Portal Amazônia - http://portalamazonia.com
13 de Jul de 2015

Somente neste ano, o Mangal das Garças contabiliza o nascimento de dois animais do pavãozinho-do-Pará

Há dez anos, o Parque Zoobotânico Mangal das Garças trabalha na reprodução de animais e é referência em espécies como o Guará e o Pavãozinho-do-Pará. Somente em 2015, o parque contabiliza o nascimento de dois animais do pavãozinho-do-Pará, totalizando cinco desde 2013, quando o parque iniciou o trabalho.

O Guará (Endocimus Ruber) se destaca pelo vermelho da plumagem, atribuído à alimentação rica em carotenóides. O animal vive em média 25 anos e pode ser encontrado em regiões litorâneas, mangues e lagoas. A veterinária, Stefânia Miranda, explica que o período de reprodução da ave inicia na fase do estio, época do ano em que as chuvas ficam mais escasssas. "É quando eles encontram maior quantidade de materiais para fazer seus ninhos. A partir daí o Mangal reproduz uma média de 20 aves por ano. Nós somos o primeiro criadouro a reproduzir o Guará sob os cuidados humanos", explica.
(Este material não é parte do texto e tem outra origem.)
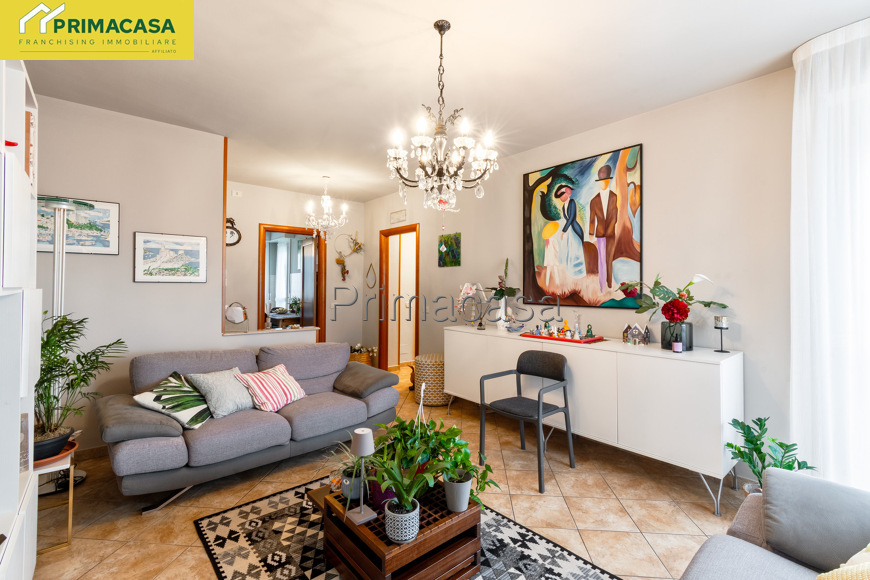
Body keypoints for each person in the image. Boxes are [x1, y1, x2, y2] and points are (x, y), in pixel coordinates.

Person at [588, 165, 619, 291]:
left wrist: (611, 229)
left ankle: (609, 283)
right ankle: (602, 286)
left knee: (609, 258)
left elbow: (615, 216)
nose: (603, 183)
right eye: (601, 181)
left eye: (605, 180)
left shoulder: (614, 197)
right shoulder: (594, 200)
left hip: (611, 233)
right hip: (600, 233)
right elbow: (592, 218)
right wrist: (591, 232)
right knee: (601, 259)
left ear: (608, 181)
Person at [558, 189, 586, 279]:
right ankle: (571, 272)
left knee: (577, 250)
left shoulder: (572, 202)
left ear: (567, 194)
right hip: (569, 231)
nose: (561, 197)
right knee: (569, 250)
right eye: (560, 196)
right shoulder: (563, 207)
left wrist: (564, 230)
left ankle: (580, 272)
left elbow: (571, 218)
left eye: (562, 194)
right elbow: (566, 219)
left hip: (574, 229)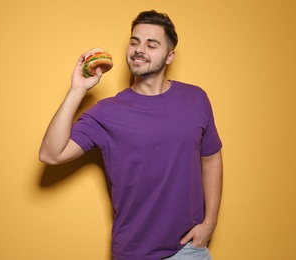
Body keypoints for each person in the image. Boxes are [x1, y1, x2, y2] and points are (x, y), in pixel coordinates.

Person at [39, 10, 223, 260]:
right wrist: (76, 90)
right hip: (133, 252)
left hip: (189, 250)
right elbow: (51, 154)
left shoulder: (196, 99)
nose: (139, 49)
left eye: (151, 44)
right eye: (134, 41)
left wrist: (210, 222)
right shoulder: (107, 112)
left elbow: (211, 159)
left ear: (170, 56)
De acordo com a veterinária, o guará é uma ave cuja ocorrência é cada vez menor em várias regiões do Brasil, o que coloca a espécie na lista das ameaçadas de extinção. "Ele vem desaparecendo de algumas regiões do Brasil. Em algumas delas, como o Rio de Janeiro, já não é mais possível vê-los mais. Em São Paulo só há duas populações pequenas, e nos estados de Santa Catarina e Paraná, há uma para cada estado. Onde ainda existem grupos maiores é no Pará, Maranhão e Amapá. Assim, os zoológicos podem ser uma ferramenta futura de conservação da espécie", ressalta.

Pavaõzinho

Outro filhote nascido no Mangal foi o Pavãozinho-do-Pará (Eurypyga helias). Conhecido também como "pavão-papa-moscas", o animal é encontrado na região amazônica, no norte do Mato Grosso, Goiás e Piauí no Brasil. Fora do país, habitam o México, Argentina e Uruguai.

No parque paraense, a ave vive na Reserva Márcio Ayres, o borboletário do Mangal. "É um animal muito territorialista, com hábitos solitários. Procuramos mantê-los no borboletário porque é trata-se de um bicho que vive em áreas alagadas e lá é o ambiente que mais se adequa ao habitat natural deles. Aqui, eles se alimentam de camarão, ração e larva de besouro", explica Stefânia.